# The monster came out tonight - Columbus, GA



## calebkhill (Jan 12, 2013)

Another Sunday meet brought a beast out at night.
We get together every Sunday at 7pm fyi. Anyone is welcome.

Holler at us on Facebook - https://www.facebook.com/groups/Columbuscaraudio/


----------



## MinnesotaStateUniversity (Sep 12, 2012)

Put some screens in those doors dawg


----------



## calebkhill (Jan 12, 2013)

Lol. This boy didn't play, wasn't even broke in....


----------



## HTX (Aug 7, 2007)

I think you need more speakers in there


----------



## calebkhill (Jan 12, 2013)

In every bass head's mind, it's either more speakers or more power.
Always somebody bigger than you out there.

That's why I'm glad in a sq guy, my burden is a little less expensive.


----------



## HTX (Aug 7, 2007)

calebkhill said:


> In every bass head's mind, it's either more speakers or more power.
> Always somebody bigger than you out there.
> 
> That's why I'm glad in a sq guy, my burden is a little *less expensive*.


haha thats not necessarily true lol


----------



## Hillbilly SQ (Jan 26, 2007)

HTX said:


> haha thats not necessarily true lol


It all depends on how much the high rollers in sq spend on interconnects. I dropped $500k on each one of my cables and in my mind everything sounds better than it did with the standard cheap cables. 

But really, both are expensive. It's all in HOW you spend the money that will make or break the end result. The suv this thread is about definitely has a lot of money in it but it looks like the front part of it is more about flash than function. And I'm not going to knock those kicks because it's likely better than I could have done since I don't have the patience to work with fiberglass. If I had a big chunk of money laying around that I didn't need I'd build something ridiculous. SPL in the back and sq in the front with front mounted sub.


----------



## calebkhill (Jan 12, 2013)

I'm just surprised we had a system like this turn out.


----------

▶ [PROVIDED INFORMATION]:
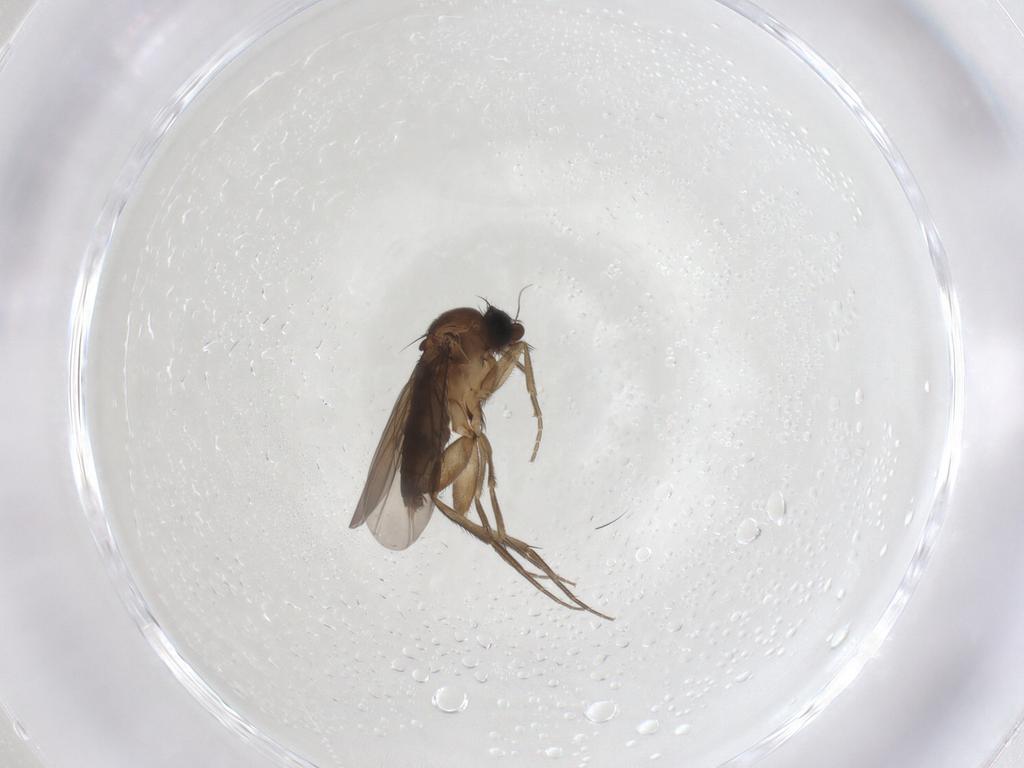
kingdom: Animalia
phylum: Arthropoda
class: Insecta
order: Diptera
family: Phoridae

▶ [TO DO]: Decide whether each statement agrees with the car audio forum thread, answering yes or no and quoting the words of the thread that settle it: (a) the Sunday meets begin at 7pm and are open to anyone; (b) Hillbilly SQ says he has the patience to work with fiberglass; (c) HTX suggests putting more speakers in the vehicle.

▶ [WRITTEN RESPONSE]:
(a) Yes: "We get together every Sunday at 7pm fyi. Anyone is welcome."
(b) No: "I don't have the patience to work with fiberglass."
(c) Yes: "I think you need more speakers in there"